Step 3: Paying taxes and duties
Customs taxes are not always required to be paid on all purchases. The approved list of items free from customs tax may be found in the Consolidated Tariff Database.
There are three methods for paying export duties: in cash at the customs office at the point of departure from the country, electronically through the customs website, or financially through a bank.
Step 4: Inspection and release of the cargo
The carrier is required to submit an inspection record to the online customs system, which will then automatically create a report and notify customs officials of the category of products (the "green line" or "red line"). Then, products falling under the "green line" category may exit the region. Similar to imports, "red line" items need to pass a physical examination as well as an additional paperwork check before they may leave the country.
Finally, it is the shipping company's or agent's job to provide the vessel manifest information after the shipment has reached its destination. The online customs system must get this data.
FAQ | Import-Export: What are the Customs Procedures in Thailand?
What are the necessary documents for customs clearance?
There are many documents you need to bring in order to clear customs, the paperwork can sometimes be very confusing and it might change from one cargo to another, but here are the four basic import documents you need in order to clear customs quickly and easily.
-Commercial Invoice. This document is used for foreign trade
-Packing List. Provided by the shipper or freight forwarder, the packing list may be used by customs to check the cargo
-Bill of Lading (BOL)
What do I do if my shipment gets stuck in customs ?

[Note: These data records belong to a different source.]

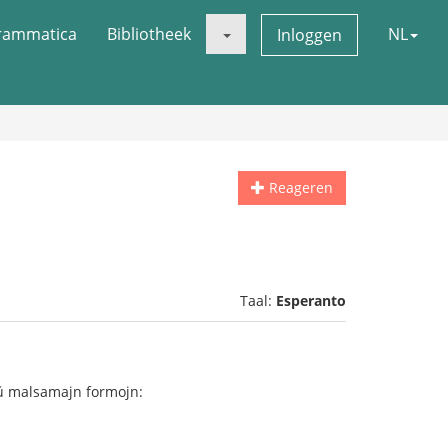
rammatica
Bibliotheek
NL
Inloggen
Reageren
Taal:
Esperanto
 aŭ malsamajn formojn:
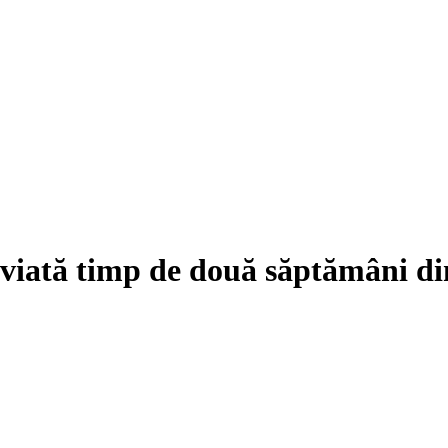
deviată timp de două săptămâni di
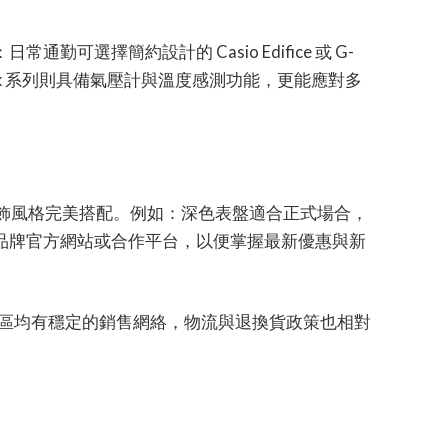
可選擇簡約設計的 Casio Edifice 或 G-
Trek 系列則具備氣壓計與溫度感測功能，更能應對多
與服飾風格完美搭配。例如：深色表盤適合正式場合，
品牌官方網站或合作平台，以便掌握最新優惠與新
亞地區均有穩定的銷售網絡，物流與退換貨政策也相對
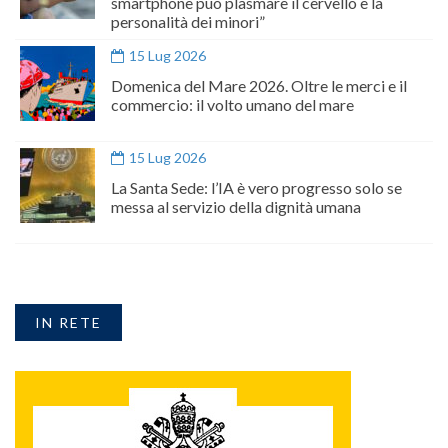
smartphone può plasmare il cervello e la
personalità dei minori”
15 Lug 2026
Domenica del Mare 2026. Oltre le merci e il
commercio: il volto umano del mare
15 Lug 2026
La Santa Sede: l’IA è vero progresso solo se
messa al servizio della dignità umana
IN RETE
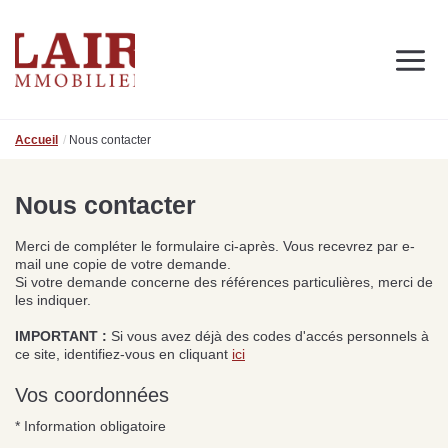
Immobilier
Nous découvrir
Nos services
Contact
Accueil
Nous contacter
SUIVEZ-NOUS SUR LES RÉSEAUX SOCIAUX
Nos actualités
Nous contacter
Merci de compléter le formulaire ci-après. Vous recevrez par e-
NOS CONSEILS IMMO
mail une copie de votre demande.
Conseils immobiliers et actualités
Si votre demande concerne des références particulières, merci de
pour vous accompagner dans vos projets
les indiquer.
IMPORTANT :
Si vous avez déjà des codes d'accés personnels à
ce site, identifiez-vous en cliquant
ici
Vos coordonnées
de
Se passer d’une
Ce
Procéder à des travaux
estimation immobilière à
n
* Information obligatoire
s
d’isolation à Fresnay-sur-
Bagnoles-de-l’Orne :
pr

This scenario is unfortunately commun with customs. Unless all your documents are complete and all your taxes are paid, your shipment will get stuck. First you’ll need to check with your carrier and make sure there are no unpaid taxes. If you come across unpaid taxes, pay them. If that doesn't work, you should contact your shipper to verify the documents. If any of these documents are missing, customs will either immediately reject the consignment and ask it to be sent back to source or hold the shipment for a set period of time to allow the Shipper to submit the documents. Storage charges will be charged during this period.
How much is customs clearance in Thailand?
The overall process is similar as in other countries with the submission of shipping documents, payment of import tax (if any depending on HS code), payment of VAT (7% on all goods and services), etc. Shipping rate will vary significantly by mode and point of origin; and should be known to manufacturers. All in all, customs Clearance charges should not exceed 1% of Cost of Goods.